In August 2025, the firm hired John Paredes, a constitutional litigator, from the nonprofit Protect Democracy. A firm spokesperson said that the firm expected its litigation practice to include matters adverse to the Trump administration. In April 2026, Danielle Conley and Jude Volek, both former lawyers in the Biden White House, joined as partners from Latham & Watkins. As of June 2026, the firm had 34 attorneys, including recruits from Paul Weiss, Willkie Farr & Gallagher, and other large firms.

In December 2025, the firm paid associates year-end bonuses of up to $175,000 without billable-hour requirements, and it paid additional bonuses in mid-2026 after its first anniversary.

== Notable matters ==
Firm attorneys, led by Dunn, represent Google in United States v. Google, the Justice Department's advertising technology antitrust case, having continued the representation after leaving Paul Weiss. In April 2025, Judge Leonie Brinkema of the United States District Court for the Eastern District of Virginia found that Google had illegally monopolized the markets for publisher ad servers and ad exchanges. The remedies phase was tried in September 2025, and at closing arguments on November 21, 2025, Dunn argued against the government's proposed divestiture of Google's ad exchange, urging behavioral remedies instead. A remedies decision was expected in 2026.
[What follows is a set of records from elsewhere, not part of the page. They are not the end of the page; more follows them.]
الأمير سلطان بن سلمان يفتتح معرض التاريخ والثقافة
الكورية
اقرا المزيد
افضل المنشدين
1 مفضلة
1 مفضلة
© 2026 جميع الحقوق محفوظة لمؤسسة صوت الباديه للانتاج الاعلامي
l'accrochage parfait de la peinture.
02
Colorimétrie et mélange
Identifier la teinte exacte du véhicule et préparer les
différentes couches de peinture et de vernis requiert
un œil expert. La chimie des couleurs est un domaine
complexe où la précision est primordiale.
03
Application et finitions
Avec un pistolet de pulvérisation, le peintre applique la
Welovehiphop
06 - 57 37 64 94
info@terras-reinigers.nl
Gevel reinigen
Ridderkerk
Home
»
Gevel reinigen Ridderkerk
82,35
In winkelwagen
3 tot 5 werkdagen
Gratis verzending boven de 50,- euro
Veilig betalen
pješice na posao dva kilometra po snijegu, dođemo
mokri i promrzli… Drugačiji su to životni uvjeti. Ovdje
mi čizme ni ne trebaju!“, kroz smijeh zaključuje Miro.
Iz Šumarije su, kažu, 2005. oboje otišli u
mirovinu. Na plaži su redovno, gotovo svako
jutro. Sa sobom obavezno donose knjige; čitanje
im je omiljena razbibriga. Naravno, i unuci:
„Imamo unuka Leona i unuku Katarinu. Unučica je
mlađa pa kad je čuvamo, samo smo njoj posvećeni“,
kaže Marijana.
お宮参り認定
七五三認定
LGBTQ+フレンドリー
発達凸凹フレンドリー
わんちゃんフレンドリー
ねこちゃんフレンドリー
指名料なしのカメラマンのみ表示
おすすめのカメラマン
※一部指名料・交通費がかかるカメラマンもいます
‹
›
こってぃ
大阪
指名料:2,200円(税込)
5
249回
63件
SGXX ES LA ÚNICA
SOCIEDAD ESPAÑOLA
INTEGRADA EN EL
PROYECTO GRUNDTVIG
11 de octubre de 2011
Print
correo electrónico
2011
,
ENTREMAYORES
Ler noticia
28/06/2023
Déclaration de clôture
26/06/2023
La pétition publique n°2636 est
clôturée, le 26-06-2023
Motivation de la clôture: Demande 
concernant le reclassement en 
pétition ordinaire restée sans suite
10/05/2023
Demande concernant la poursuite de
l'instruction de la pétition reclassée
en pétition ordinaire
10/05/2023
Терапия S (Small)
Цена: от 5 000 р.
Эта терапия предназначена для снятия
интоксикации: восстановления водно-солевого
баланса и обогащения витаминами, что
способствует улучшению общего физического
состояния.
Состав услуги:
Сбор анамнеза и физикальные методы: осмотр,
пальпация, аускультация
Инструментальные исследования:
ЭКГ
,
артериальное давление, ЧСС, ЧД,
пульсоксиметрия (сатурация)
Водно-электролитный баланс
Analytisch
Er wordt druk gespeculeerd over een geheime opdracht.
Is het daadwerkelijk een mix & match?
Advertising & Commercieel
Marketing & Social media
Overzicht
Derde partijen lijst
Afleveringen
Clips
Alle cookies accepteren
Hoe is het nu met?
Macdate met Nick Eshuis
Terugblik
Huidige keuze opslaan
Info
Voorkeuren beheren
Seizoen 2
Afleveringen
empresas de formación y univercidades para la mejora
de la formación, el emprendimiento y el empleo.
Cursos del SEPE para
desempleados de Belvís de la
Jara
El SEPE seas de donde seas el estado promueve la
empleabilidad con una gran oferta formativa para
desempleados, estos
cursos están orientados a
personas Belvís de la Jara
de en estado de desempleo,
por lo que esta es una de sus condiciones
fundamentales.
Firm attorneys also defend Google in antitrust litigation over Android app distribution. The firm serves as co-counsel with Paul Weiss on a number of matters that predate its founding, including for Meta Platforms, and Bloomberg Law reported in 2026 that the firm's clients have included Google, Meta, and former federal prosecutor Andrew Weissmann.

== Notable people ==
- Karen Dunn – founding partner; former co-chair of Paul Weiss's litigation department and adviser to Kamala Harris; lead counsel for Google in the Justice Department's advertising technology antitrust case; member of the plaintiffs' trial team in Sines v. Kessler
- William Isaacson – founding partner; antitrust litigator named "Litigator of the Year" by The American Lawyer in 2016; former law clerk to Judge Harrison L. Winter of the United States Court of Appeals for the Fourth Circuit
- Jeannie Rhee – founding partner; former member of the Mueller special counsel team, federal prosecutor, and attorney in the Justice Department's Office of Legal Counsel; former managing partner of Paul Weiss's Washington office; previously represented Hillary Clinton in litigation concerning her private email server
- Jessica Phillips – founding partner; member of the plaintiffs' trial team in Sines v. Kessler; previously a partner at Boies Schiller Flexner and Paul Weiss
- Rush Atkinson – partner; former member of the Mueller special counsel team
- Danielle Conley – partner; former deputy counsel to President Biden

== Recognition ==
Chambers and Partners ranked the firm in its USA 2026 guide in antitrust, general commercial litigation, and white-collar and government investigations categories. The firm and its founding partners are also ranked by Benchmark Litigation, which described its May 2025 launch as a significant event in the litigation market.